* **DATASET CONTENT**:
▬▬▬▬▬▬

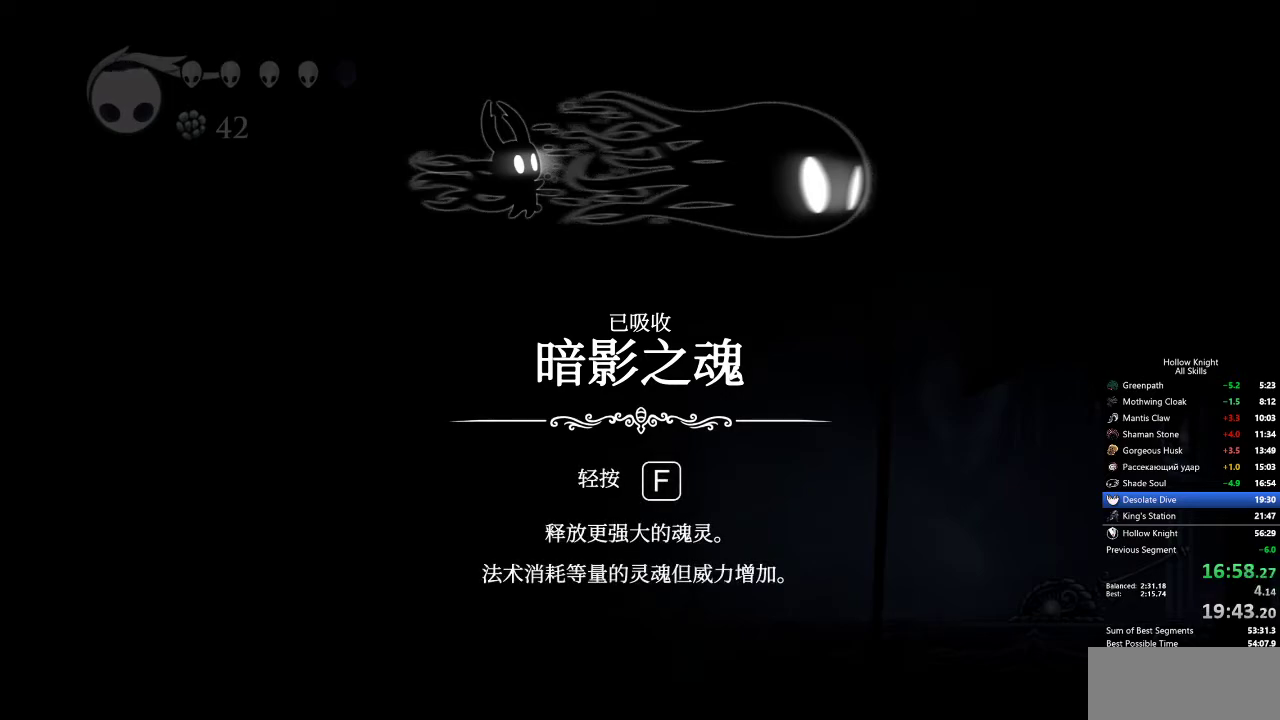
{"keys": [], "events": [[83, "jump", "down"], [133, "jump", "up"], [267, "jump", "down"], [367, "jump", "up"], [417, "jump", "down"], [467, "jump", "up"]]}
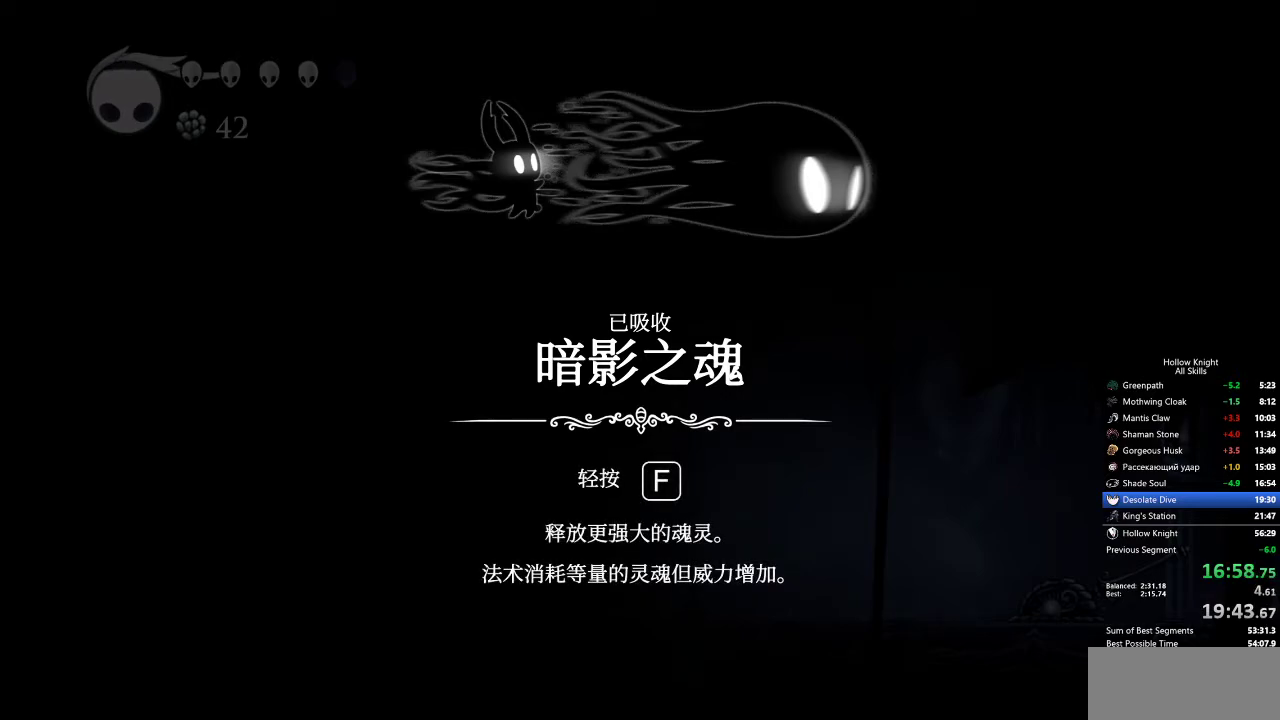
{"keys": [], "events": [[17, "jump", "down"], [67, "jump", "up"], [167, "jump", "down"], [250, "jump", "up"], [350, "jump", "down"], [383, "jump", "up"], [433, "jump", "down"], [483, "jump", "up"]]}
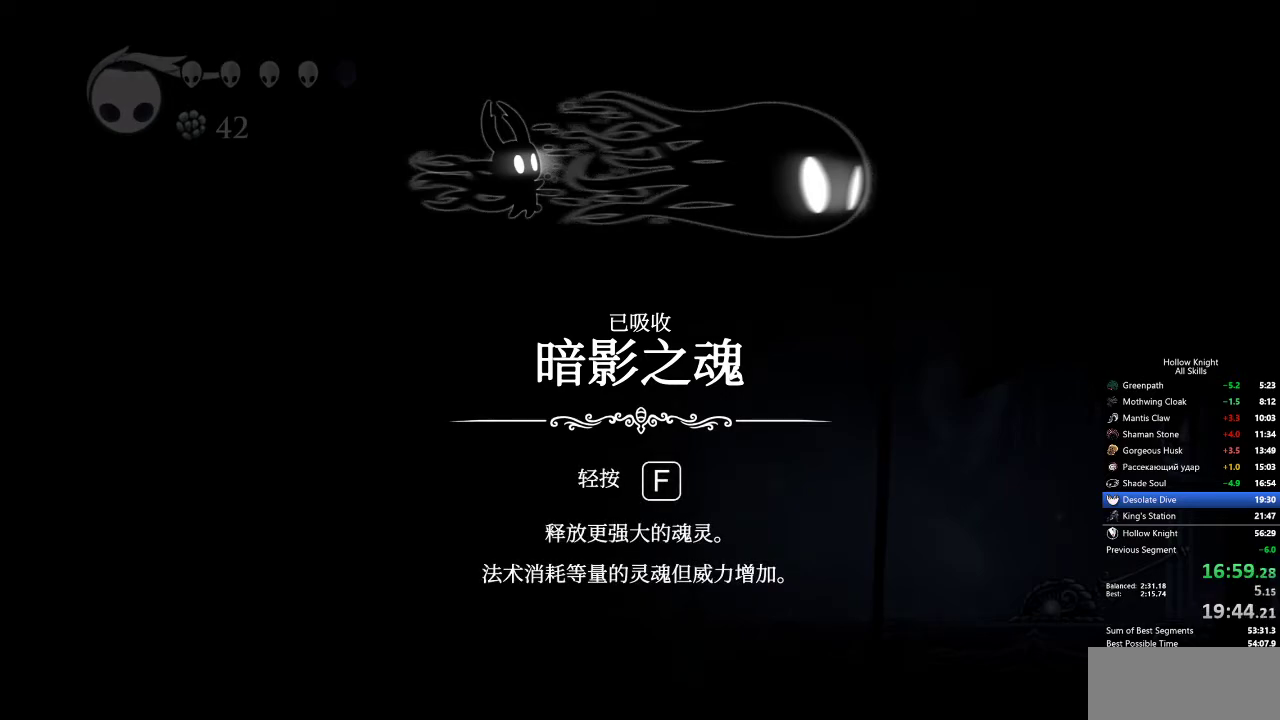
{"keys": ["jump"], "events": [[33, "jump", "down"], [117, "jump", "up"], [167, "jump", "down"], [267, "jump", "up"], [317, "jump", "down"], [400, "jump", "up"], [500, "jump", "down"]]}
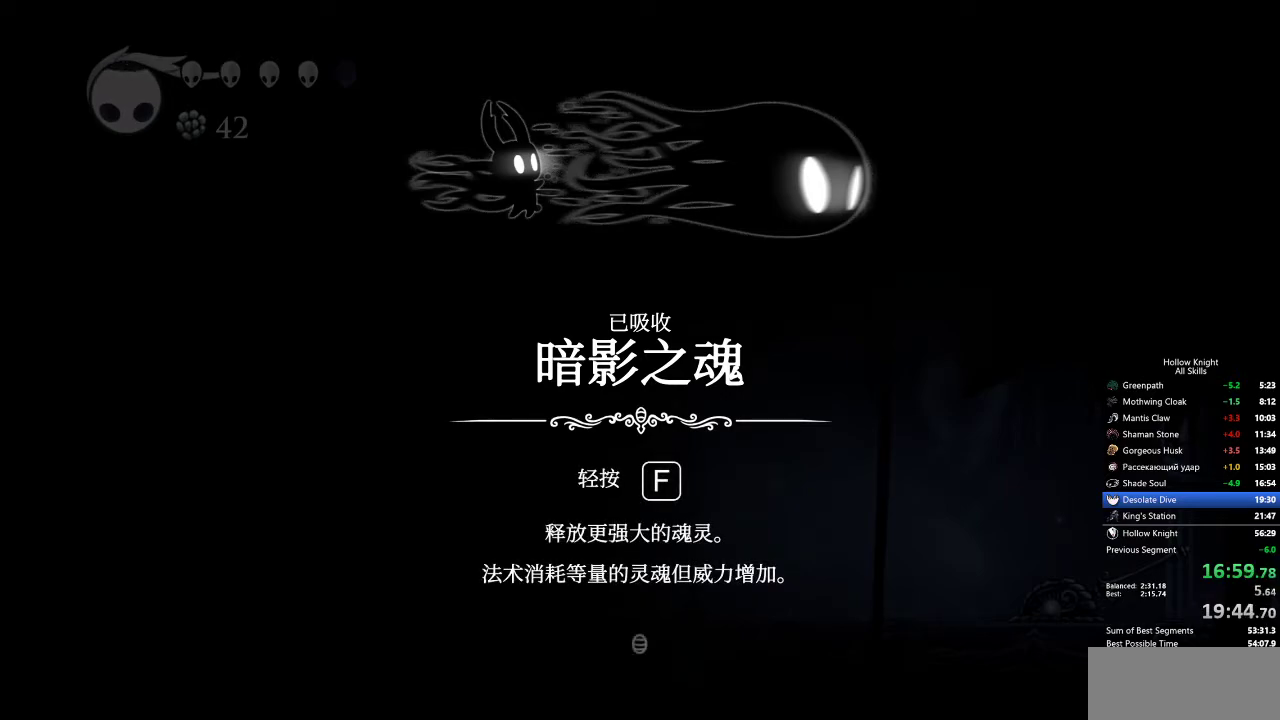
{"keys": [], "events": [[50, "jump", "up"], [150, "jump", "down"], [200, "jump", "up"], [283, "jump", "down"], [333, "jump", "up"], [383, "jump", "down"], [433, "jump", "up"]]}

▬▬▬▬▬▬

* **DIRECTIONS**: Print the listing again exactly, please. Keep the pictures out of it.

* **OUTPUT FOR THIS TASK**:
{"keys": [], "events": [[83, "jump", "down"], [133, "jump", "up"], [267, "jump", "down"], [367, "jump", "up"], [417, "jump", "down"], [467, "jump", "up"]]}
{"keys": [], "events": [[17, "jump", "down"], [67, "jump", "up"], [167, "jump", "down"], [250, "jump", "up"], [350, "jump", "down"], [383, "jump", "up"], [433, "jump", "down"], [483, "jump", "up"]]}
{"keys": ["jump"], "events": [[33, "jump", "down"], [117, "jump", "up"], [167, "jump", "down"], [267, "jump", "up"], [317, "jump", "down"], [400, "jump", "up"], [500, "jump", "down"]]}
{"keys": [], "events": [[50, "jump", "up"], [150, "jump", "down"], [200, "jump", "up"], [283, "jump", "down"], [333, "jump", "up"], [383, "jump", "down"], [433, "jump", "up"]]}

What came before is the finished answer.